– Ваше – все, что пониже! А это мое! Наше, наше, Чугуевых! – И курочит уже глыбы ломиком, искровую пургу подымая, новый ворох за ворохом огненной пыли. – Мой костер в тумане светит… – разбивает, крушит, выкорчевывает.

Увильнул, увернулся, допущением безумным ведомый, что сможет всегда, целиком, до конца своей волей сужденное определять, – прыгнул живо в расщелину, втиснулся, словно в мамкину норку, перед самым обвалом грохочущих чушек и в ней, неприметной расщелине, сжавшись в комок эмбриона, прокатившийся поверху камнепад переждал. Может, не был бы крепок, как обжатый на слябинге слиток, так бы там и остался, прокатом продавленный вглубь, но что людям – кирдык, то метизам таким нипочем.

– Не горю я, бать, вечный!
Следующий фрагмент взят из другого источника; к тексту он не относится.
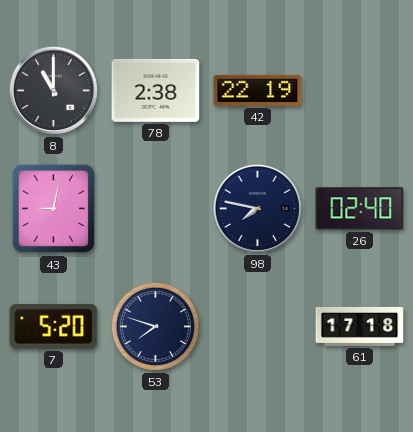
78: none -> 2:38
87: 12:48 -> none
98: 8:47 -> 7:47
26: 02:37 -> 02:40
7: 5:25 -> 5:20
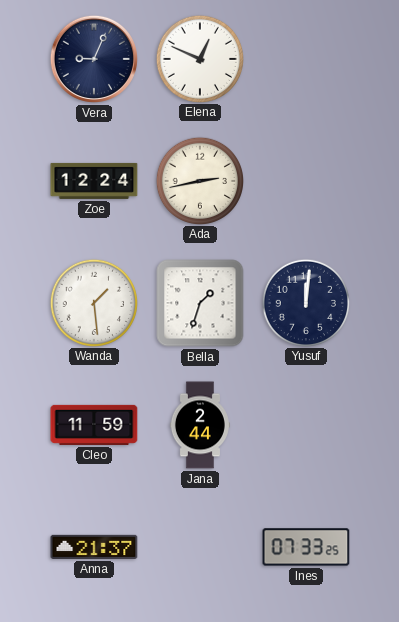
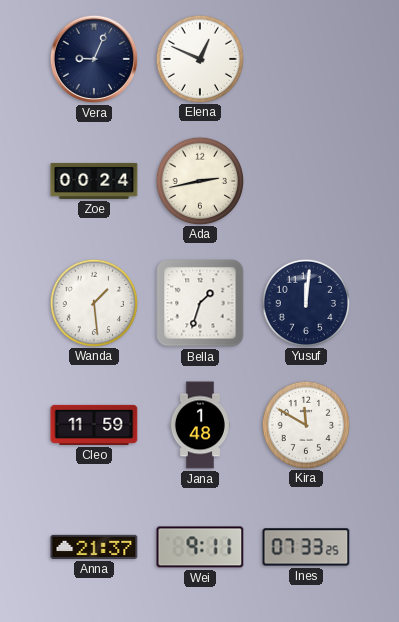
Zoe: 12:24 -> 00:24
Jana: 2:44 -> 1:48
Kira: none -> 11:50
Wei: none -> 9:11
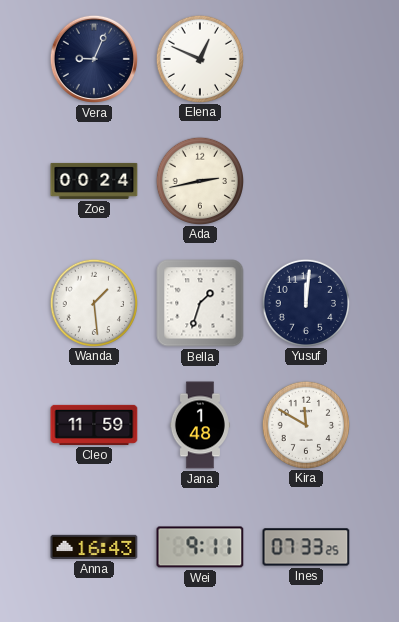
Anna: 21:37 -> 16:43
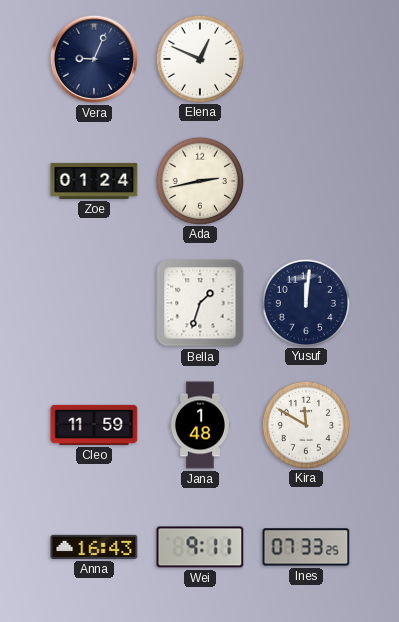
Zoe: 00:24 -> 01:24
Wanda: 1:29 -> none
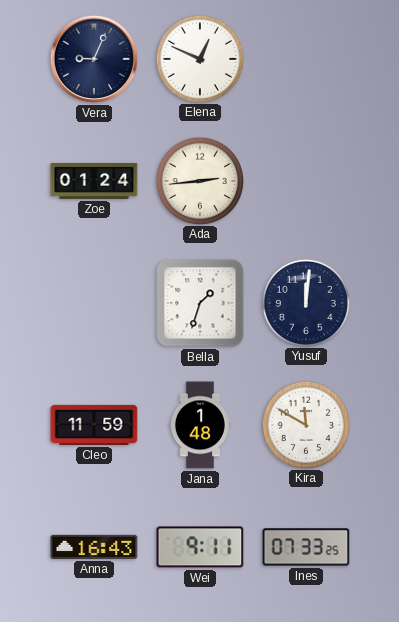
Ada: 2:43 -> 2:44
Мы, Чугуевы, – глыба, ничем не пробьешь… – И осекся вдруг, морда осунулась, стала мягкой, телячьей, не глыбой. – Ну чего ты, бать, че? Я же знал свой маневр.

Распрямилась пружина в Чугуеве, механизм невозвратный в движение по цепи приведя, и кулак – сыну в зубы, пока тот улыбался заискивающе. Уж на что был сыночек остойчив, а мотнуло его, как тряпичнонабитого. Просиял от отцовской прибивающей ласки:

– Вот как рельсом, бать! Тайсон! Так и надо мне, да! Это ж мало еще, ты мне дай, не жалей!

И уже они оба, как один человек, разбивают, ворочают глыбы в молчании. Продохнуть распрямятся – друг на друга не смотрят. Чуть Валерка копнет, ковырнет его взглядом – отводит, не стерпев ломового отцовского встречного. Вот как кошка воюет с собакой: чуть напрыгнет – и сразу отскочит, так и этот глазами. А вокруг копошатся вовсю остальные, расхватали делянки по склону и роются, позабыв о Валеркином воскрешении, как не было. И нет-нет и упрется чей-то штык в ископаемое: то в кирпич закопченный, то в обрезок стального уголка или швеллера, то в графитовый вдруг электрод, то в зубастую гусеницу – транспортерную ленту проклепанную, то в сгоревший электромотор, словно в череп бронтозавра какого, – вот сокровище-то! если с целой обмоткой, с накрученной медной проволокой! За черный лом дают копейки на приемке, а вот цветмет – по высшему ранжиру.

Шлакоотвал родной давно Клондайком окрестили: как новая Россия началась и сгорели в сберкассе все деньги, так и начали шастать сюда вот и лом производства откапывать, уж бригадами целыми, семьями превратились в старателей, жены приходили к горе с термосами и укутанными в одеяла кастрюльками – подкормить мужиков своих пищей горячей. Килограммы и тонны металла залегали здесь, в шлаковых недрах. Откопаешь вот рельс – и его на горбу в пункт приемки, расплодилось их, пунктов, немерено. Подфартит – за неделю сумму месячного своего заводского оклада из горы этой вынешь, горнового, вальцовщика, агломератчика, ведь зарплат-то законных месяцами не видят с тех пор, как Гайдар в телевизоре, поросенок, губами зачмокал: «дефицит», «волатильность», «инфляция». После смены сюда, выходные все здесь. Вот шурфы даже многие стали в горе пробивать, ставить крепи в глубоких забоях по всем правилам горного дела. Экскаваторщики уводили машины со строек и вгрызались ковшами в спрессованный, спекшийся шлак. Объявлявшихся на стратегическом этом объекте бичей, мужиков со всей области пришлых злобным лаем отваживали, поколачивали жестко порою, вбивая: вас тут не было, не проходило.

Груду черного лома на санях самосваренных тащат – как бурлаки на Волге это самое. Среди белого дня по своей родной улице – не привыкать, но порой все равно оживет и прихватит рабочее нутро на мгновение стыд: это ж ты, тот же самый, который на всю область гремел трудовой своей славой, скульпторам, было, даже позировал, прикрывая ладонью глаза, словно витязь в дозоре, – победитель социалистических соревнований и вершитель Истории… ну и вот на что жизнь извелась – не скрипел даже больше зубами Чугуев, словно стер их по жизни такой до корней.